TASK PROMPT:
Put the material's lines, from its first line up to and including the line with "Rubi, terceros en", into a Markdown table with the columns Row and Text line, giving each line its row number and omitting blank lines.

INFORMATION SHOWN:
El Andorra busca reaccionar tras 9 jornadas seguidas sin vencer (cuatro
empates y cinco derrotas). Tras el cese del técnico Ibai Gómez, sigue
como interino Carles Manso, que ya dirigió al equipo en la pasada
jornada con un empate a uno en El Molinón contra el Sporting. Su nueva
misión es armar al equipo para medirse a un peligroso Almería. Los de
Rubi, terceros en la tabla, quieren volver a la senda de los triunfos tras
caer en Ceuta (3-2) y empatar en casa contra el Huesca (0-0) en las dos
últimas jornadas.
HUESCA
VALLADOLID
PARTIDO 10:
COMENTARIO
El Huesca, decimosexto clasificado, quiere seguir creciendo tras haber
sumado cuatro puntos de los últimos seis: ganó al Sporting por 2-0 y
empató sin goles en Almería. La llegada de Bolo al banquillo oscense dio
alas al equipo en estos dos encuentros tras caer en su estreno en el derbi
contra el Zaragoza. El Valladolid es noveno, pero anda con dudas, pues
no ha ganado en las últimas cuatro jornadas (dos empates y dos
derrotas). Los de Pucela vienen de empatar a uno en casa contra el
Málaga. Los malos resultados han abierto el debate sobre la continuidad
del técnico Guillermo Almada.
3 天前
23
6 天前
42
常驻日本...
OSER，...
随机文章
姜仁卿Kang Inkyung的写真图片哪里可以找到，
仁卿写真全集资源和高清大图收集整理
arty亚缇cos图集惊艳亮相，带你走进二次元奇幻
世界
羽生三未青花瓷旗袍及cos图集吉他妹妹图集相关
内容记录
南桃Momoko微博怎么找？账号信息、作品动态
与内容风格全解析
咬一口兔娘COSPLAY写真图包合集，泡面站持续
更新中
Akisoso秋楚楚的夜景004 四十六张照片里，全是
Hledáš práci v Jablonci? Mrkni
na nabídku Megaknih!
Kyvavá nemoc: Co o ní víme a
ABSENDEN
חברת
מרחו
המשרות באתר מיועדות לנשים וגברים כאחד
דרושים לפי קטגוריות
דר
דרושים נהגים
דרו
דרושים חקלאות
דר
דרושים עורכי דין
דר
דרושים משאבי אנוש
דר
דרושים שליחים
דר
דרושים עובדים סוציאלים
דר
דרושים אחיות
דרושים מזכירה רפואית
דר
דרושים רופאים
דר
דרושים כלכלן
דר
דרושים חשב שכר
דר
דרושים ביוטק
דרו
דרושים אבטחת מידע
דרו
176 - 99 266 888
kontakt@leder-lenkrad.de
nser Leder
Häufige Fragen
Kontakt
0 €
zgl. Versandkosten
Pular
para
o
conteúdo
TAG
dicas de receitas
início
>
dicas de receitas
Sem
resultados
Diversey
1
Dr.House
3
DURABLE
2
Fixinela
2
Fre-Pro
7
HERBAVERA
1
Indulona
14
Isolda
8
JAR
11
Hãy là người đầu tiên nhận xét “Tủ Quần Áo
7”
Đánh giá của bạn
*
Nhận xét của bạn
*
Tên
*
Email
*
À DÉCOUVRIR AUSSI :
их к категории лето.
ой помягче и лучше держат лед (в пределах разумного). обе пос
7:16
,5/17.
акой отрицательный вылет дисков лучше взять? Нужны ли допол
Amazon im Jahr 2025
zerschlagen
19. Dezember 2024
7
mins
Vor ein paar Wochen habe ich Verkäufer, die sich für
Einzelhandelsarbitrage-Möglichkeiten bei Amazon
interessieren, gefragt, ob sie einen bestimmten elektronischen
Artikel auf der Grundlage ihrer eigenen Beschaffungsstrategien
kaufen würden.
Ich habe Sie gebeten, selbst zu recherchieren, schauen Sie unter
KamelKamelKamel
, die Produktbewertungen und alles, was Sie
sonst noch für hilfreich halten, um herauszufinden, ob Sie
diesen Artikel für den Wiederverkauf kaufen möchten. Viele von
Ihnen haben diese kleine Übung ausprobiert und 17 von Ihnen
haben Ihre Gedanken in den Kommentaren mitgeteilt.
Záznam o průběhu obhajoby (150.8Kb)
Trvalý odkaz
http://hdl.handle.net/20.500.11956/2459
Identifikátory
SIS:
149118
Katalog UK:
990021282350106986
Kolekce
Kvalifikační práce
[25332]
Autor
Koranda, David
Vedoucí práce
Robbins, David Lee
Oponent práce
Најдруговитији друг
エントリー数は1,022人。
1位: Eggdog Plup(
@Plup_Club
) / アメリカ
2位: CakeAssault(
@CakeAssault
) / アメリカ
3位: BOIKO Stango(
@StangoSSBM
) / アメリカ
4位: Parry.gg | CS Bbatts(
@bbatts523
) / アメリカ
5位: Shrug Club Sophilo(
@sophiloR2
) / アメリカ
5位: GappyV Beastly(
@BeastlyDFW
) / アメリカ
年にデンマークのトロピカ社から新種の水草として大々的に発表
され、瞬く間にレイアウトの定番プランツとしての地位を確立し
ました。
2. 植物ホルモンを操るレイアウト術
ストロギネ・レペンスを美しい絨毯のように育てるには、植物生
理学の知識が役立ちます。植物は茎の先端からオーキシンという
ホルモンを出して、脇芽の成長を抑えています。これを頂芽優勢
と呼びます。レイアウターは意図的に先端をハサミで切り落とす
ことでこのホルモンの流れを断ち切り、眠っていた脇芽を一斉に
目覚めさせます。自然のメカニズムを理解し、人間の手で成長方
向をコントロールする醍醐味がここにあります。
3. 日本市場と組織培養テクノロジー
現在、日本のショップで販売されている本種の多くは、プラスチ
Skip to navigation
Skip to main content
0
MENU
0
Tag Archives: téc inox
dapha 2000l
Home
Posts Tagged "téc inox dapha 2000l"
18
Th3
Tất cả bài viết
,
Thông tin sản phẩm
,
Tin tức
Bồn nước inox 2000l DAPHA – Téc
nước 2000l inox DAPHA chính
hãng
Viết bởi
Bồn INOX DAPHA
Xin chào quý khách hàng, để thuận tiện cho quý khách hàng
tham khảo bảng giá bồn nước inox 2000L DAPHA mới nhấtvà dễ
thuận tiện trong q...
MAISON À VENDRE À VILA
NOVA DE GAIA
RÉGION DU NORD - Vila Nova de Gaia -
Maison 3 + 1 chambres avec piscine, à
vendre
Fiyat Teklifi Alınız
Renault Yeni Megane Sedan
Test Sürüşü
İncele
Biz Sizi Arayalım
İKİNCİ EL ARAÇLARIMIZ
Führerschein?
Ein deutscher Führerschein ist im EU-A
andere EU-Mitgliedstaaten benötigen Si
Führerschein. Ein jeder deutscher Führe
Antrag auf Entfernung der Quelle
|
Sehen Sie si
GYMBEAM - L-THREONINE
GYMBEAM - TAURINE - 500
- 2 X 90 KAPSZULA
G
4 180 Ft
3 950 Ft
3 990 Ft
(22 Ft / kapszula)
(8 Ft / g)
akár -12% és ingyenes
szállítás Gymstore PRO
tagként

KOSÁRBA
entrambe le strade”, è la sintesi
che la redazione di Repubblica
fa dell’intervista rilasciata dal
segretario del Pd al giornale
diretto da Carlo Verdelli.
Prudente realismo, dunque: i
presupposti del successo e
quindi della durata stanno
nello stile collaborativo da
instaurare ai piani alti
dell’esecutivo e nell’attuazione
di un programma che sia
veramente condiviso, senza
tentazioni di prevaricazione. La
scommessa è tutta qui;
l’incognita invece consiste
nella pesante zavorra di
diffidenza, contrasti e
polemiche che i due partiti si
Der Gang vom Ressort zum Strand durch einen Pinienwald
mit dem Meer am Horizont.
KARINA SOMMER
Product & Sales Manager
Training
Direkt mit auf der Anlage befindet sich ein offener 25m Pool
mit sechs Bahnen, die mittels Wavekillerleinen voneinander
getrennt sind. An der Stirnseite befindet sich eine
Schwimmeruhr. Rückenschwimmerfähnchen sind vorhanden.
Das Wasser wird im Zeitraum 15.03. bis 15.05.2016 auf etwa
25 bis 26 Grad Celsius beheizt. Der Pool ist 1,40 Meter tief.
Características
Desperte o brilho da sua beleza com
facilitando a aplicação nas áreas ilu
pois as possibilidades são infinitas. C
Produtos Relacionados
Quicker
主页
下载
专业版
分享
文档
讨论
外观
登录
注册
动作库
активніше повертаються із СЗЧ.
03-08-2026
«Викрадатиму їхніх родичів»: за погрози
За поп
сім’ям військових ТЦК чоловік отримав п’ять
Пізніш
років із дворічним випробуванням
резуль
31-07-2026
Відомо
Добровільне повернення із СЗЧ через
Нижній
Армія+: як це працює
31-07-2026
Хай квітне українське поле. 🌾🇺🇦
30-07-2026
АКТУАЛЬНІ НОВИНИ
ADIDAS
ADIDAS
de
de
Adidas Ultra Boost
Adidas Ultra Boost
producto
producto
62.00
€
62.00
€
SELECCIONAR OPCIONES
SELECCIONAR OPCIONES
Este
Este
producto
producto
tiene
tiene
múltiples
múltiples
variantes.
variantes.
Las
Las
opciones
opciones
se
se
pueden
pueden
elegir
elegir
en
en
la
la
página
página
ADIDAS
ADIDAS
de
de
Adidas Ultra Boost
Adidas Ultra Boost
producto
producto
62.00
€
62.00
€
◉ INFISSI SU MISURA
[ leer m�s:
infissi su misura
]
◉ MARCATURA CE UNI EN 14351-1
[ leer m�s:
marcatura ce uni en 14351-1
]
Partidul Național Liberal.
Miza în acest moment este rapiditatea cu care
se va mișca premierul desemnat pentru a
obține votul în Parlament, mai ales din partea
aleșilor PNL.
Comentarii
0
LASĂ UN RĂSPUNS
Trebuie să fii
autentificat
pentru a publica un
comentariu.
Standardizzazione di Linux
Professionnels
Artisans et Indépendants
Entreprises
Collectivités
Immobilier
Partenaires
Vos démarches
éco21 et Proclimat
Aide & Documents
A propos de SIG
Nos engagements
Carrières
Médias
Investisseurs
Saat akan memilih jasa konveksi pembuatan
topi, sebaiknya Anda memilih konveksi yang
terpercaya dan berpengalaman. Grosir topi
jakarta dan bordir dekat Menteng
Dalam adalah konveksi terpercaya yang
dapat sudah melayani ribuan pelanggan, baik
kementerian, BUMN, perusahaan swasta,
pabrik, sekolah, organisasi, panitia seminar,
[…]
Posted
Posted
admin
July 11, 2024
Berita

REPLY:
| Row | Text line |
|---|---|
| 1 | El Andorra busca reaccionar tras 9 jornadas seguidas sin vencer (cuatro |
| 2 | empates y cinco derrotas). Tras el cese del técnico Ibai Gómez, sigue |
| 3 | como interino Carles Manso, que ya dirigió al equipo en la pasada |
| 4 | jornada con un empate a uno en El Molinón contra el Sporting. Su nueva |
| 5 | misión es armar al equipo para medirse a un peligroso Almería. Los de |
| 6 | Rubi, terceros en la tabla, quieren volver a la senda de los triunfos tras |